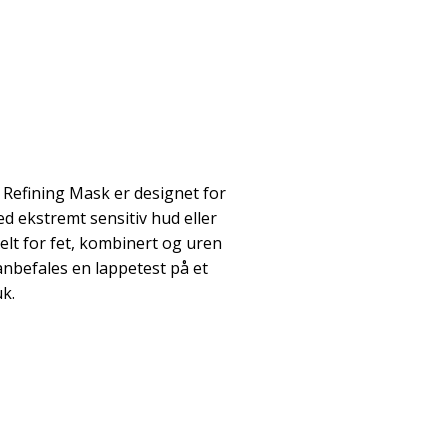
Refining Mask er designet for
ed ekstremt sensitiv hud eller
elt for fet, kombinert og uren
nbefales en lappetest på et
k.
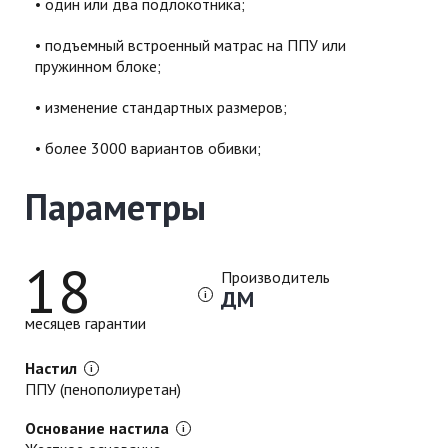
один или два подлокотника;
подъемный встроенный матрас на ППУ или
пружинном блоке;
изменение стандартных размеров;
более 3000 вариантов обивки;
Параметры
18
Производитель
ДМ
месяцев гарантии
Настил
ППУ (пенополиуретан)
Основание настила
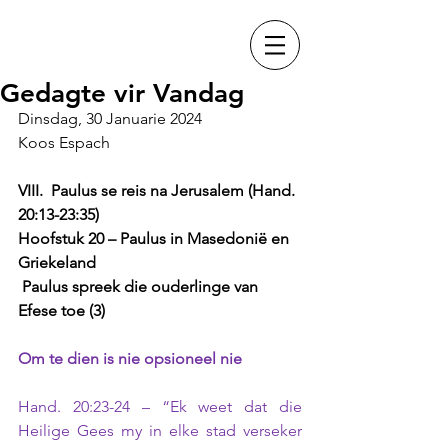
Gedagte vir Vandag
Dinsdag, 30 Januarie 2024
Koos Espach
VIII.  Paulus se reis na Jerusalem (Hand. 
20:13-23:35) 
Hoofstuk 20 – Paulus in Masedonië en 
Griekeland
 Paulus spreek die ouderlinge van 
Efese toe (3)
Om te dien is nie opsioneel nie
Hand. 20:23-24 – “Ek weet dat die 
Heilige Gees my in elke stad verseker 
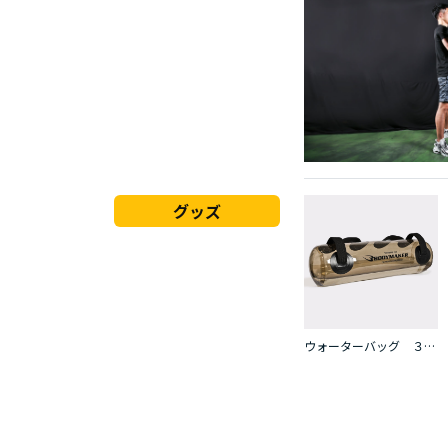
グッズ
ウォーターバッグ ３０ｋｇ エアーポンプセット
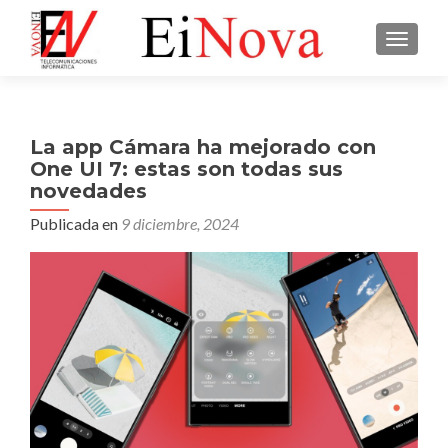
CAMBI
La app Cámara ha mejorado con
One UI 7: estas son todas sus
novedades
Publicada en
9 diciembre, 2024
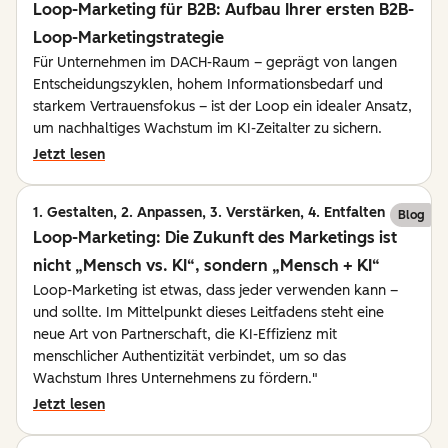
Loop-Marketing für B2B: Aufbau Ihrer ersten B2B-
Loop-Marketingstrategie
Für Unternehmen im DACH-Raum – geprägt von langen
Entscheidungszyklen, hohem Informationsbedarf und
starkem Vertrauensfokus – ist der Loop ein idealer Ansatz,
um nachhaltiges Wachstum im KI-Zeitalter zu sichern.
Jetzt lesen
1. Gestalten, 2. Anpassen, 3. Verstärken, 4. Entfalten
Blog
Loop-Marketing: Die Zukunft des Marketings ist
nicht „Mensch vs. KI“, sondern „Mensch + KI“
Loop-Marketing ist etwas, dass jeder verwenden kann –
und sollte. Im Mittelpunkt dieses Leitfadens steht eine
neue Art von Partnerschaft, die KI-Effizienz mit
menschlicher Authentizität verbindet, um so das
Wachstum Ihres Unternehmens zu fördern."
Jetzt lesen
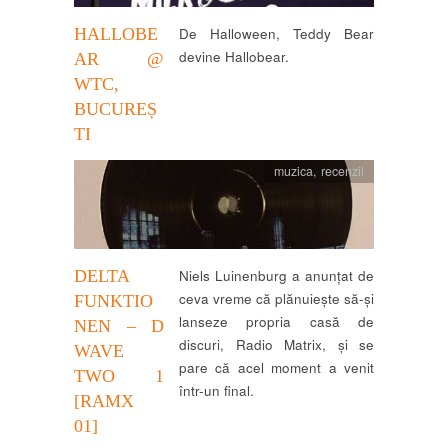
HALLOBE
De Halloween, Teddy Bear
devine Hallobear.
AR @
WTC,
BUCUREȘ
TI
muzica
,
recenzii
DELTA
Niels Luinenburg a anunțat de
ceva vreme că plănuiește să-și
FUNKTIO
lanseze propria casă de
NEN – D
discuri, Radio Matrix, și se
WAVE
pare că acel moment a venit
TWO 1
într-un final.
[RAMX
01]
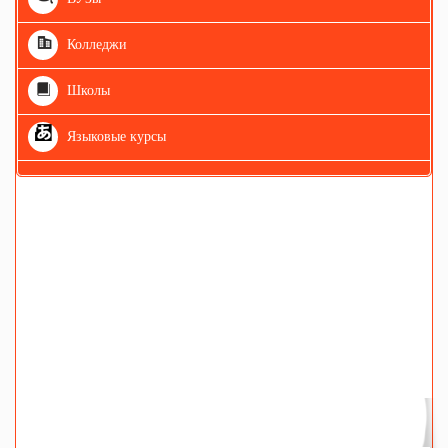
Колледжи
Школы
Языковые курсы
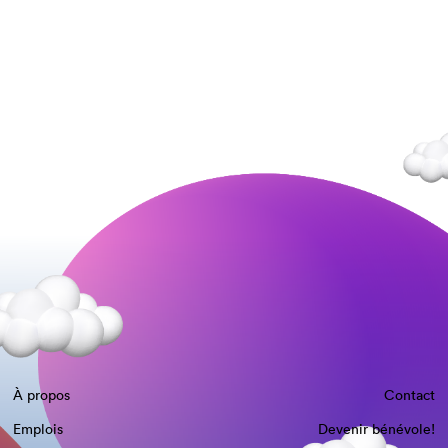
À propos
Contact
Emplois
Devenir bénévole!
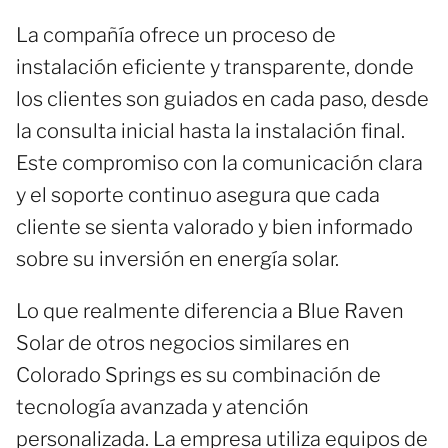
La compañía ofrece un proceso de
instalación eficiente y transparente, donde
los clientes son guiados en cada paso, desde
la consulta inicial hasta la instalación final.
Este compromiso con la comunicación clara
y el soporte continuo asegura que cada
cliente se sienta valorado y bien informado
sobre su inversión en energía solar.
Lo que realmente diferencia a Blue Raven
Solar de otros negocios similares en
Colorado Springs es su combinación de
tecnología avanzada y atención
personalizada. La empresa utiliza equipos de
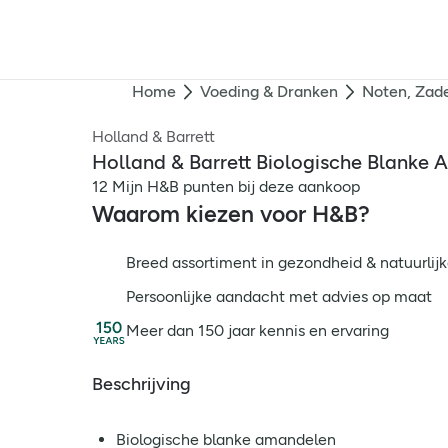
Home
Voeding & Dranken
Noten, Zade
Holland & Barrett
Holland & Barrett Biologische Blanke
12 Mijn H&B punten bij deze aankoop
Waarom kiezen voor H&B?
Breed assortiment in gezondheid & natuurlijk
Persoonlijke aandacht met advies op maat
Meer dan 150 jaar kennis en ervaring
Beschrijving
Biologische blanke amandelen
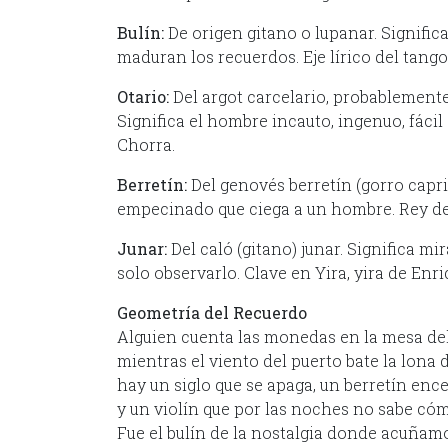
Bulín:
De origen gitano o lupanar. Significa
maduran los recuerdos. Eje lírico del tango
Otario:
Del argot carcelario, probablement
Significa el hombre incauto, ingenuo, fácil
Chorra.
Berretín:
Del genovés berretín (gorro capric
empecinado que ciega a un hombre. Rey del
Junar:
Del caló (gitano) junar. Significa mi
solo observarlo. Clave en Yira, yira de Enr
Geometría del Recuerdo
Alguien cuenta las monedas en la mesa del
mientras el viento del puerto bate la lona d
hay un siglo que se apaga, un berretín enc
y un violín que por las noches no sabe cóm
Fue el bulín de la nostalgia donde acuñamo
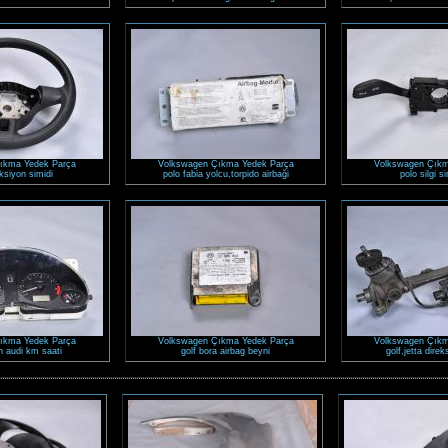
ıkma Yedek Parça
Volkswagen Çıkma Yedek Parça
Volkswagen Çıkm
ksiyon simidi
polo fabia yolcu,torpido airbaği
polo silgi s
ıkma Yedek Parça
Volkswagen Çıkma Yedek Parça
Volkswagen Çıkm
 audi km saati
golf bora airbag beyni
golf,jetta dire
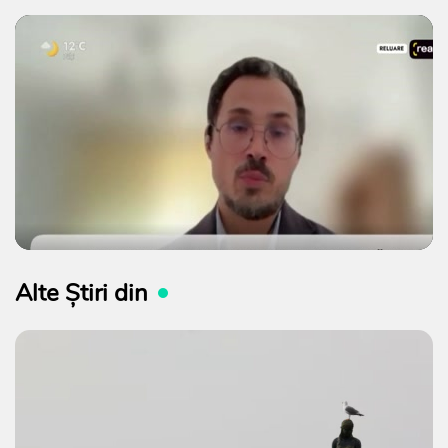
Alte Știri din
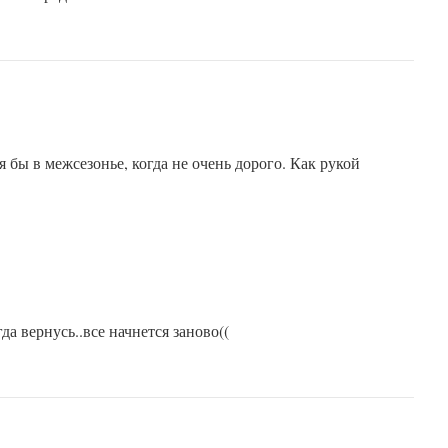
 бы в межсезонье, когда не очень дорого. Как рукой
п
да вернусь..все начнется заново((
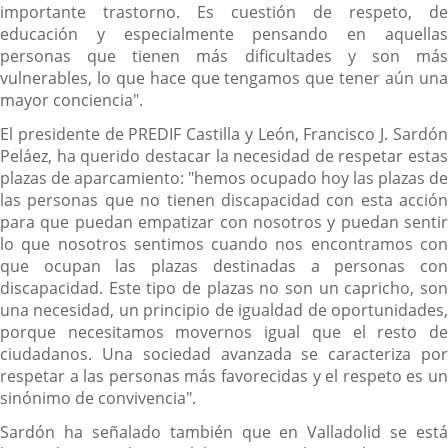
importante trastorno. Es cuestión de respeto, de
educación y especialmente pensando en aquellas
personas que tienen más dificultades y son más
vulnerables, lo que hace que tengamos que tener aún una
mayor conciencia".
El presidente de PREDIF Castilla y León, Francisco J. Sardón
Peláez, ha querido destacar la necesidad de respetar estas
plazas de aparcamiento: "hemos ocupado hoy las plazas de
las personas que no tienen discapacidad con esta acción
para que puedan empatizar con nosotros y puedan sentir
lo que nosotros sentimos cuando nos encontramos con
que ocupan las plazas destinadas a personas con
discapacidad. Este tipo de plazas no son un capricho, son
una necesidad, un principio de igualdad de oportunidades,
porque necesitamos movernos igual que el resto de
ciudadanos. Una sociedad avanzada se caracteriza por
respetar a las personas más favorecidas y el respeto es un
sinónimo de convivencia".
Sardón ha señalado también que en Valladolid se está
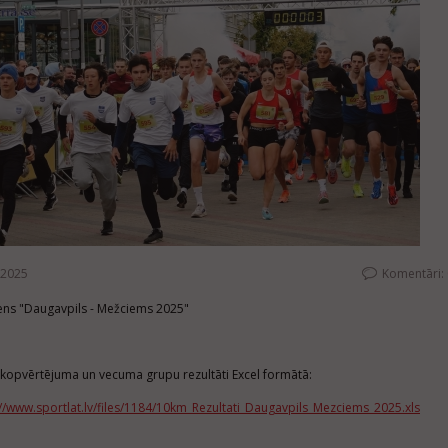
.2025
Komentāri:
iens "Daugavpils - Mežciems 2025"
kopvērtējuma un vecuma grupu rezultāti Excel formātā:
://www.sportlat.lv/files/1184/10km_Rezultati_Daugavpils_Mezciems_2025.xls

#### Aim of the task:
Turn all the lines above into a JSON list of strings, one string per line, leaving out blank lines and the pictures.

#### Final answer:
[
  "Refining Mask er designet for",
  "ed ekstremt sensitiv hud eller",
  "elt for fet, kombinert og uren",
  "nbefales en lappetest på et",
  "k.",
  "один или два подлокотника;",
  "подъемный встроенный матрас на ППУ или",
  "пружинном блоке;",
  "изменение стандартных размеров;",
  "более 3000 вариантов обивки;",
  "Параметры",
  "18",
  "Производитель",
  "ДМ",
  "месяцев гарантии",
  "Настил",
  "ППУ (пенополиуретан)",
  "Основание настила",
  "Gedagte vir Vandag",
  "Dinsdag, 30 Januarie 2024",
  "Koos Espach",
  "VIII.  Paulus se reis na Jerusalem (Hand. ",
  "20:13-23:35) ",
  "Hoofstuk 20 – Paulus in Masedonië en ",
  "Griekeland",
  " Paulus spreek die ouderlinge van ",
  "Efese toe (3)",
  "Om te dien is nie opsioneel nie",
  "Hand. 20:23-24 – “Ek weet dat die ",
  "Heilige Gees my in elke stad verseker ",
  "グッズ",
  "ウォーターバッグ ３０ｋｇ エアーポンプセット",
  "CAMBI",
  "La app Cámara ha mejorado con",
  "One UI 7: estas son todas sus",
  "novedades",
  "Publicada en",
  "9 diciembre, 2024",
  "Loop-Marketing für B2B: Aufbau Ihrer ersten B2B-",
  "Loop-Marketingstrategie",
  "Für Unternehmen im DACH-Raum – geprägt von langen",
  "Entscheidungszyklen, hohem Informationsbedarf und",
  "starkem Vertrauensfokus – ist der Loop ein idealer Ansatz,",
  "um nachhaltiges Wachstum im KI-Zeitalter zu sichern.",
  "Jetzt lesen",
  "1. Gestalten, 2. Anpassen, 3. Verstärken, 4. Entfalten",
  "Blog",
  "Loop-Marketing: Die Zukunft des Marketings ist",
  "nicht „Mensch vs. KI“, sondern „Mensch + KI“",
  "Loop-Marketing ist etwas, dass jeder verwenden kann –",
  "und sollte. Im Mittelpunkt dieses Leitfadens steht eine",
  "neue Art von Partnerschaft, die KI-Effizienz mit",
  "menschlicher Authentizität verbindet, um so das",
  "Wachstum Ihres Unternehmens zu fördern.\"",
  "Jetzt lesen",
  "HALLOBE",
  "De Halloween, Teddy Bear",
  "devine Hallobear.",
  "AR @",
  "WTC,",
  "BUCUREȘ",
  "TI",
  "muzica",
  ",",
  "recenzii",
  "DELTA",
  "Niels Luinenburg a anunțat de",
  "ceva vreme că plănuiește să-și",
  "FUNKTIO",
  "lanseze propria casă de",
  "NEN – D",
  "discuri, Radio Matrix, și se",
  "WAVE",
  "pare că acel moment a venit",
  "TWO 1",
  "într-un final.",
  "[RAMX",
  "01]",
  "Колледжи",
  "Школы",
  "Языковые курсы",
  "À propos",
  "Contact",
  "Emplois",
  "Devenir bénévole!",
  "La compañía ofrece un proceso de",
  "instalación eficiente y transparente, donde",
  "los clientes son guiados en cada paso, desde",
  "la consulta inicial hasta la instalación final.",
  "Este compromiso con la comunicación clara",
  "y el soporte continuo asegura que cada",
  "cliente se sienta valorado y bien informado",
  "sobre su inversión en energía solar.",
  "Lo que realmente diferencia a Blue Raven",
  "Solar de otros negocios similares en",
  "Colorado Springs es su combinación de",
  "tecnología avanzada y atención",
  "personalizada. La empresa utiliza equipos de",
  "Home",
  "Voeding & Dranken",
  "Noten, Zade",
  "Holland & Barrett",
  "Holland & Barrett Biologische Blanke",
  "12 Mijn H&B punten bij deze aankoop",
  "Waarom kiezen voor H&B?",
  "Breed assortiment in gezondheid & natuurlijk",
  "Persoonlijke aandacht met advies op maat",
  "Meer dan 150 jaar kennis en ervaring",
  "Beschrijving",
  "Biologische blanke amandelen",
  "Bulín:",
  "De origen gitano o lupanar. Significa",
  "maduran los recuerdos. Eje lírico del tango",
  "Otario:",
  "Del argot carcelario, probablement",
  "Significa el hombre incauto, ingenuo, fácil",
  "Chorra.",
  "Berretín:",
  "Del genovés berretín (gorro capric",
  "empecinado que ciega a un hombre. Rey del",
  "Junar:",
  "Del caló (gitano) junar. Significa mi",
  "solo observarlo. Clave en Yira, yira de Enr",
  "Geometría del Recuerdo",
  "Alguien cuenta las monedas en la mesa del",
  "mientras el viento del puerto bate la lona d",
  "hay un siglo que se apaga, un berretín enc",
  "y un violín que por las noches no sabe cóm",
  "Fue el bulín de la nostalgia donde acuñamo",
  "ıkma Yedek Parça",
  "Volkswagen Çıkma Yedek Parça",
  "Volkswagen Çıkm",
  "ksiyon simidi",
  "polo fabia yolcu,torpido airbaği",
  "polo silgi s",
  "ıkma Yedek Parça",
  "Volkswagen Çıkma Yedek Parça",
  "Volkswagen Çıkm",
  " audi km saati",
  "golf bora airbag beyni",
  "golf,jetta dire",
  "Alte Știri din",
  " бы в межсезонье, когда не очень дорого. Как рукой",
  "п",
  "да вернусь..все начнется заново((",
  "importante trastorno. Es cuestión de respeto, de",
  "educación y especialmente pensando en aquellas",
  "personas que tienen más dificultades y son más",
  "vulnerables, lo que hace que tengamos que tener aún una",
  "mayor conciencia\".",
  "El presidente de PREDIF Castilla y León, Francisco J. Sardón",
  "Peláez, ha querido destacar la necesidad de respetar estas",
  "plazas de aparcamiento: \"hemos ocupado hoy las plazas de",
  "las personas que no tienen discapacidad con esta acción",
  "para que puedan empatizar con nosotros y puedan sentir",
  "lo que nosotros sentimos cuando nos encontramos con",
  "que ocupan las plazas destinadas a personas con",
  "discapacidad. Este tipo de plazas no son un capricho, son",
  "una necesidad, un principio de igualdad de oportunidades,",
  "porque necesitamos movernos igual que el resto de",
  "ciudadanos. Una sociedad avanzada se caracteriza por",
  "respetar a las personas más favorecidas y el respeto es un",
  "sinónimo de convivencia\".",
  "Sardón ha señalado también que en Valladolid se está",
  ".2025",
  "Komentāri:",
  "iens \"Daugavpils - Mežciems 2025\"",
  "kopvērtējuma un vecuma grupu rezultāti Excel formātā:",
  "://www.sportlat.lv/files/1184/10km_Rezultati_Daugavpils_Mezciems_2025.xls"
]